TEXT EXCERPT:
Jordan Northcott

Personal information
- Date of birth: 9 February 2002 (age 23)
- Position(s): Forward

Team information
- Current team: Brechin City

Youth career
- St Johnstone

Senior career*
- Years: Team / Apps / (Gls)
- 2019–2022: St Johnstone / 2 / (0)
- 2019–2020: → BSC Glasgow (loan)
- 2021: → Forfar Athletic (loan) / 6 / (0)
- 2022: → Brechin City (loan) / 8 / (1)
- 2022–: Brechin City / 0 / (0)

= Jordan Northcott =

Scottish footballer

Jordan Northcott (born 9 February 2002) is a Scottish professional footballer who plays as a forward for Brechin City.

==Career==
Having come through St Johnstone's academy, He made his debut for St Johnstone on 3 April 2019 as a late substitute in a 2–0 win over Dundee. In October 2019, Northcott joined BSC Glasgow on loan until January 2020.

Northcott was loaned to Forfar Athletic in March 2021. On 28 February 2022, Northcott joined Highland League side Brechin City on loan for the remainder of the 2021–22 season.

On 12 June 2022, Northcott signed for Brechin on a permanent deal.

YOUR INSTRUCTIONS:
Reproduce the stretch of the Jordan Northcott profile above from "Youth career" through "(loan) / 6 / (0)", word for word.

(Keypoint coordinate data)

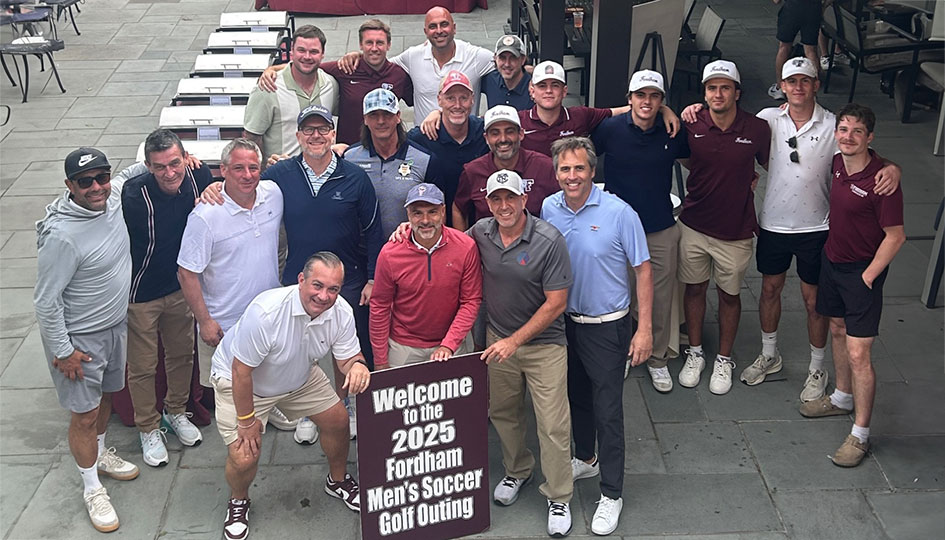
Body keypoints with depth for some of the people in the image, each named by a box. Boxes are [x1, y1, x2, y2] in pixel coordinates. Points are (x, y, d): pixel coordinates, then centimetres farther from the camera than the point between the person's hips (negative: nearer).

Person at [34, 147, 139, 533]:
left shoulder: (114, 198, -10)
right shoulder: (62, 236, -31)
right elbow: (46, 301, -23)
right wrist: (62, 351, -17)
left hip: (116, 326, 7)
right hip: (80, 338, -7)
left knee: (105, 396, 26)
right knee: (85, 414, 8)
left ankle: (100, 453, 52)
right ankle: (92, 488, 27)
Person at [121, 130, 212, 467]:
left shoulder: (199, 176, -14)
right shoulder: (134, 193, -30)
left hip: (181, 286, 5)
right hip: (141, 293, -5)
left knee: (182, 353, 23)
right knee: (143, 366, 11)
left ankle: (176, 412, 48)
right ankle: (148, 429, 35)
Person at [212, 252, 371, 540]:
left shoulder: (341, 313, -22)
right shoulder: (266, 311, -39)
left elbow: (348, 357, -10)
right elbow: (241, 370, -29)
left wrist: (357, 365, -37)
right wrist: (246, 420, -19)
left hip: (300, 376, 6)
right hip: (238, 379, -5)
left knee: (337, 420, 6)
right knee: (244, 455, -15)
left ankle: (338, 481, 36)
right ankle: (238, 501, 21)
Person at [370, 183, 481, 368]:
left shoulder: (466, 247, -12)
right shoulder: (390, 253, -12)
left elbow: (471, 301, -8)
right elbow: (380, 307, -5)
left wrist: (448, 345, -17)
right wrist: (380, 362, -4)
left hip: (452, 346, 0)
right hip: (403, 349, 0)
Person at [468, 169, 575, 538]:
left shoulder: (549, 241, -19)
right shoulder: (480, 232, -4)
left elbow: (556, 303, -17)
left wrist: (514, 341, -18)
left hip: (544, 343, -4)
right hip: (498, 337, 5)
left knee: (553, 424, -2)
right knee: (502, 412, 18)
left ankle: (559, 497, 15)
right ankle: (517, 471, 43)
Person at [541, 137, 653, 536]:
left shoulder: (619, 213, -17)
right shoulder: (549, 209, -4)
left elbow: (643, 270, -11)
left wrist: (645, 328, -13)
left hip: (606, 326, -5)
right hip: (564, 320, 5)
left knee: (607, 408, 0)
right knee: (576, 395, 21)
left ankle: (611, 493, 12)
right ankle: (585, 459, 44)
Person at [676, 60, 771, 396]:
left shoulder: (757, 129, -11)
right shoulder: (692, 126, -9)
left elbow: (770, 166, 8)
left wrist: (750, 182, -3)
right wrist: (713, 179, 2)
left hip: (735, 230, -1)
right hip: (694, 225, 1)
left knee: (729, 294, 13)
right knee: (694, 289, 14)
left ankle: (724, 359, 31)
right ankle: (695, 353, 33)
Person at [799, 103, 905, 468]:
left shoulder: (881, 180, -25)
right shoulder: (838, 164, -3)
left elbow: (895, 236, -19)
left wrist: (867, 276, -15)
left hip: (862, 270, -8)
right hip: (832, 260, 8)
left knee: (857, 354, -6)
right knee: (837, 330, 23)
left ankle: (860, 434, 5)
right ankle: (843, 398, 44)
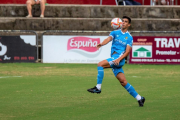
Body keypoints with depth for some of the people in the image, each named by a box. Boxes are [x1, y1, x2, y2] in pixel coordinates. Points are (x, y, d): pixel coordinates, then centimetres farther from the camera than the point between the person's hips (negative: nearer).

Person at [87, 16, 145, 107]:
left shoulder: (129, 37, 4)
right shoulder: (115, 33, 15)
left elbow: (127, 51, -5)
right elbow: (109, 39, -6)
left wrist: (119, 59, -22)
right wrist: (102, 44, -29)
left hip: (119, 58, -5)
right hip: (113, 59, 5)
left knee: (100, 64, -22)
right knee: (123, 82, 2)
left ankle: (98, 87, -22)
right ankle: (139, 98, 10)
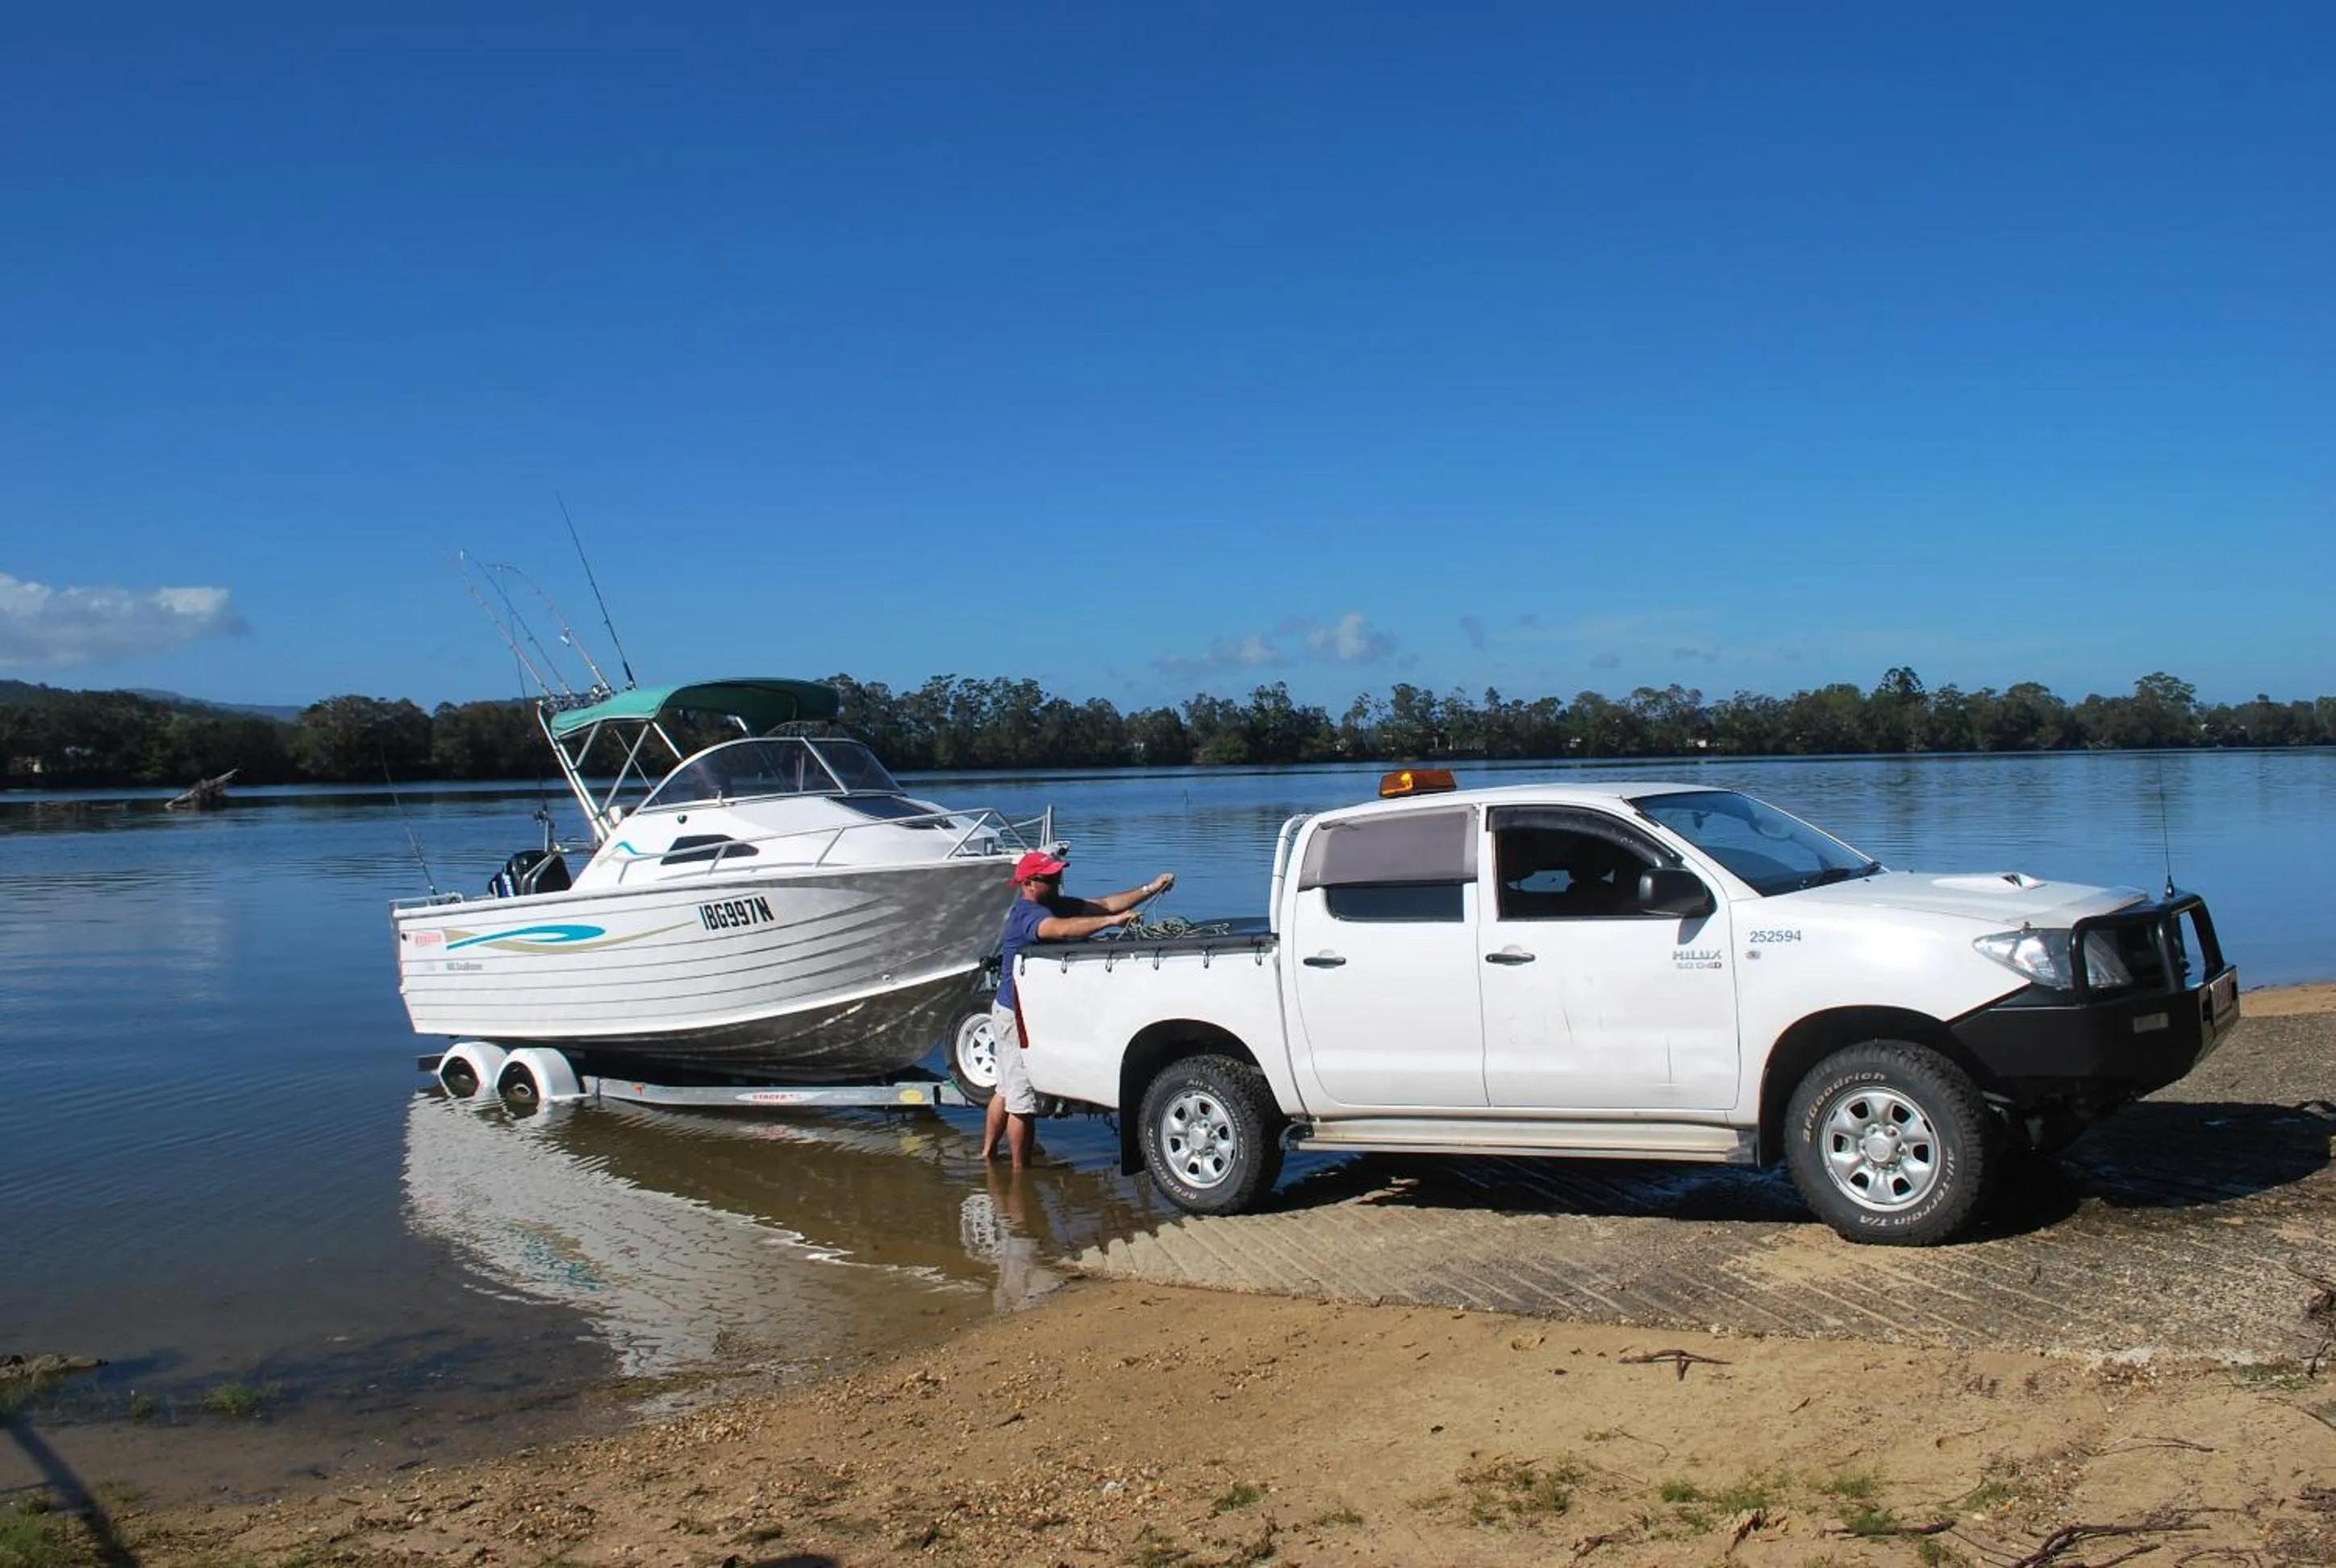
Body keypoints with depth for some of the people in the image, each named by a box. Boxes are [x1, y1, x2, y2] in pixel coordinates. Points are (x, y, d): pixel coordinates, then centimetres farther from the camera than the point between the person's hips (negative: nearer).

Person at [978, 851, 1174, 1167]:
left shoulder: (1054, 905, 8)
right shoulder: (1028, 914, -22)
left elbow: (1102, 905, 5)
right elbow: (1062, 929, -43)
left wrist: (1151, 889, -2)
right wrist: (1113, 921, -47)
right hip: (1018, 1015, -10)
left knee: (1007, 1091, 21)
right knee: (1023, 1100, -1)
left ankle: (987, 1154, 33)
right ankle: (1020, 1172, 9)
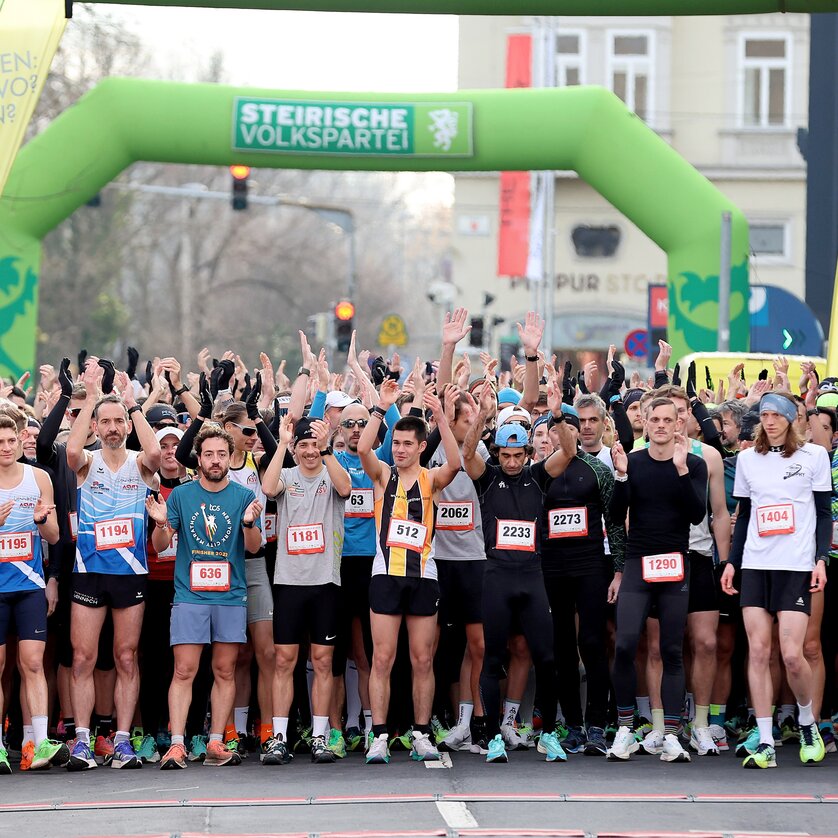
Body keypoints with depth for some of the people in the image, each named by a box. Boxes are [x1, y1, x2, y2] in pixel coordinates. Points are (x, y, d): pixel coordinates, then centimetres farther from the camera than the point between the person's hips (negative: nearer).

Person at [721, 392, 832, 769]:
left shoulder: (814, 455, 3)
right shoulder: (747, 458, 11)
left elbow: (824, 512, 4)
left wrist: (821, 559, -6)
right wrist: (732, 561, 10)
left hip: (797, 566, -3)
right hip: (755, 565, 3)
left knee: (791, 654, -12)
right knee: (758, 652, -5)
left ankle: (807, 721, 16)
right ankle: (765, 744, -3)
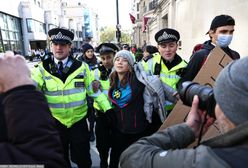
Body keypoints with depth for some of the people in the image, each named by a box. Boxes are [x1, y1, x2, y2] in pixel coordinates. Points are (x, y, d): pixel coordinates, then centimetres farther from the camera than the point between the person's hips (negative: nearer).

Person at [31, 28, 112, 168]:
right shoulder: (43, 69, -6)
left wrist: (108, 109, -9)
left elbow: (94, 90, -4)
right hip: (55, 123, 1)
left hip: (79, 122, -1)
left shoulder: (82, 67, -7)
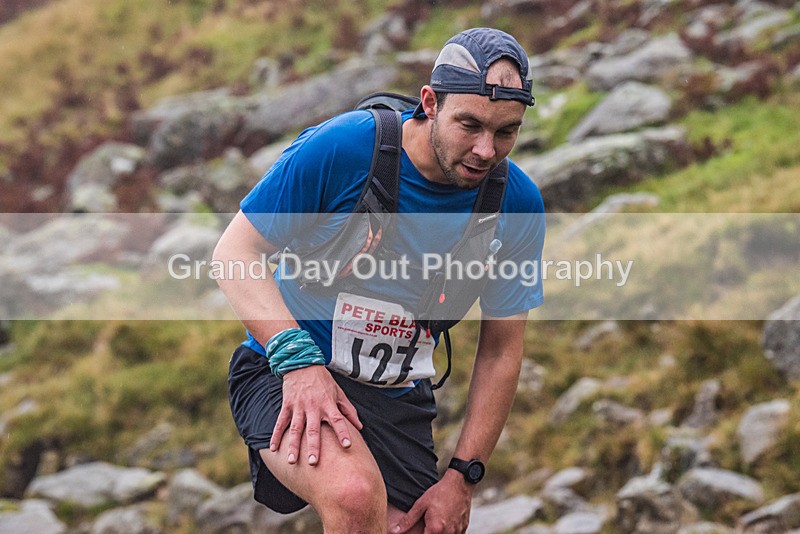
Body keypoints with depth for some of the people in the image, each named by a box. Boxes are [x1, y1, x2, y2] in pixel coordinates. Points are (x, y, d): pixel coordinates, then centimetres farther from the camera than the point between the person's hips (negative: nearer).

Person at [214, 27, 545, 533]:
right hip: (285, 373, -5)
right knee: (356, 493, -34)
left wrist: (462, 478, -3)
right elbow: (235, 252, -12)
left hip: (400, 400, 5)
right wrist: (298, 358, -27)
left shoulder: (517, 204, -7)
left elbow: (501, 350, 2)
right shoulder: (339, 149, -18)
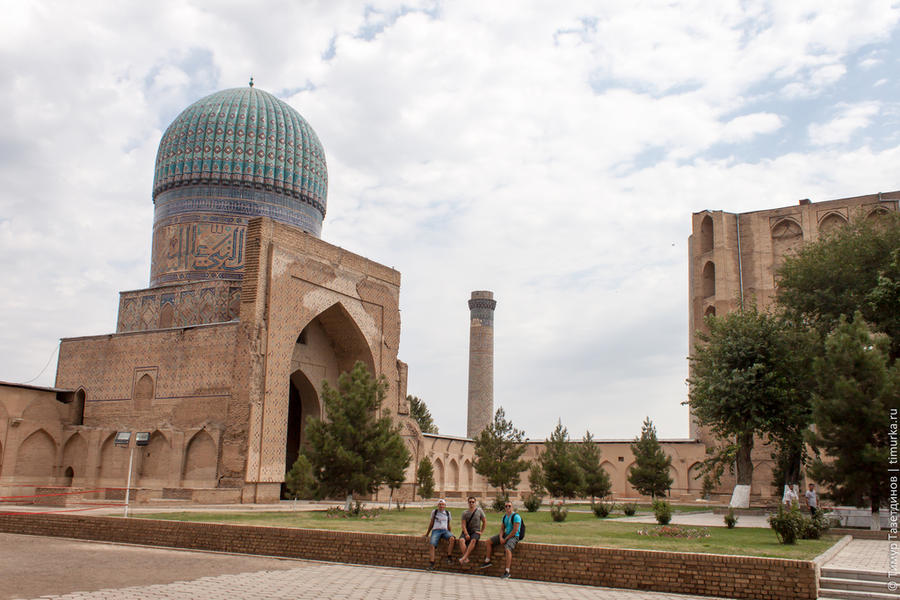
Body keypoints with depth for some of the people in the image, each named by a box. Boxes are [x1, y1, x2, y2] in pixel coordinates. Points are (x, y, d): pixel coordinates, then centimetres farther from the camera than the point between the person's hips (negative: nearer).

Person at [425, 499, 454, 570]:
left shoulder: (448, 513, 16)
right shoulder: (434, 512, 12)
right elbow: (431, 523, 20)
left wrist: (449, 534, 26)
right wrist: (427, 533, 22)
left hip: (445, 530, 1)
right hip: (436, 530, -1)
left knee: (452, 538, -32)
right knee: (432, 545, -26)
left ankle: (449, 557, -29)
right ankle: (431, 563, -29)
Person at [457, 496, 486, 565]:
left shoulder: (479, 511, 7)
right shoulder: (465, 513, 8)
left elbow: (485, 522, 12)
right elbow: (463, 525, 1)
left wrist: (481, 532, 3)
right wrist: (466, 534, -14)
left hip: (476, 532, -2)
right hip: (466, 531, 2)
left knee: (473, 540, -35)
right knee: (461, 540, -31)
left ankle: (464, 557, -40)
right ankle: (466, 559, -35)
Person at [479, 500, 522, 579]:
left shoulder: (516, 516, -13)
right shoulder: (504, 517, 13)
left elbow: (515, 531, -18)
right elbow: (502, 529, 14)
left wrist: (506, 539, -15)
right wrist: (501, 538, -6)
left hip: (513, 536, -9)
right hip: (505, 535, 9)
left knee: (508, 549, -35)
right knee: (489, 541, 5)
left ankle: (507, 571, -34)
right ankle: (487, 561, 10)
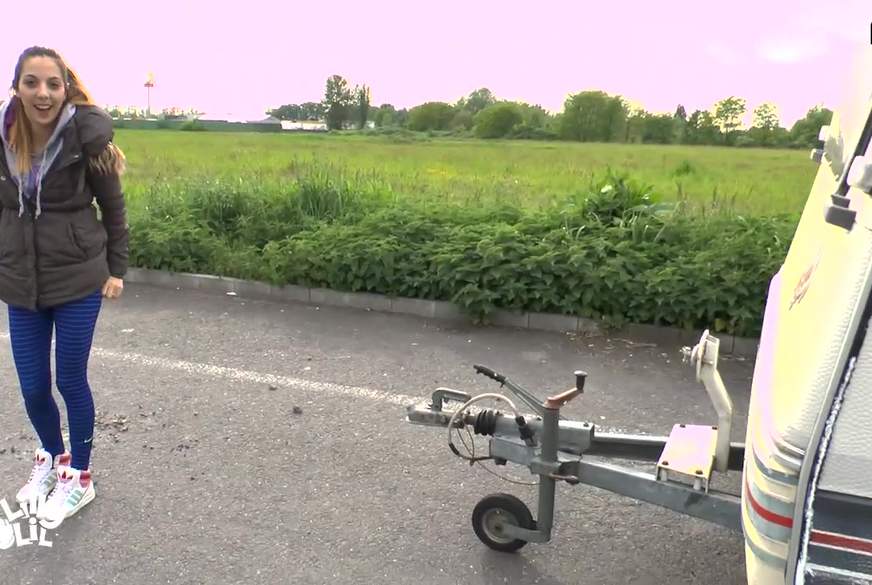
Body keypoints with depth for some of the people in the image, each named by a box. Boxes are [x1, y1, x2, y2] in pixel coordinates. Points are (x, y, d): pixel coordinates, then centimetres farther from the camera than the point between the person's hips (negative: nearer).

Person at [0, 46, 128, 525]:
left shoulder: (85, 134, -13)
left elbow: (112, 207, -3)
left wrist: (117, 268, -3)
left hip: (78, 279, -4)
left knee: (71, 381, 6)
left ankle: (80, 476, 28)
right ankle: (51, 457, 41)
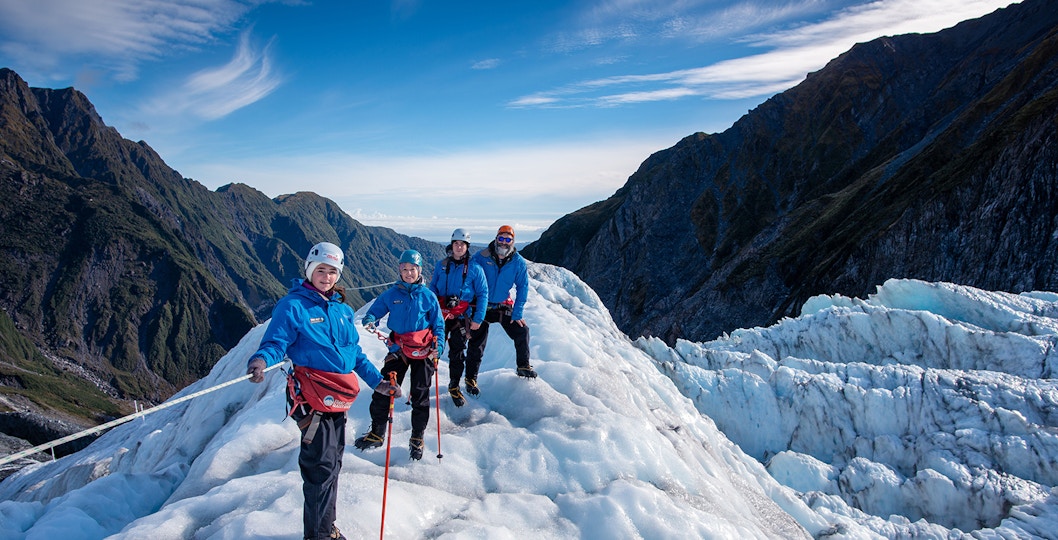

RESULT OF THIS TASK:
Youth career
- St Johnstone

Senior career*
- Years: Team / Apps / (Gls)
- 2019–2022: St Johnstone / 2 / (0)
- 2019–2020: → BSC Glasgow (loan)
- 2021: → Forfar Athletic (loan) / 6 / (0)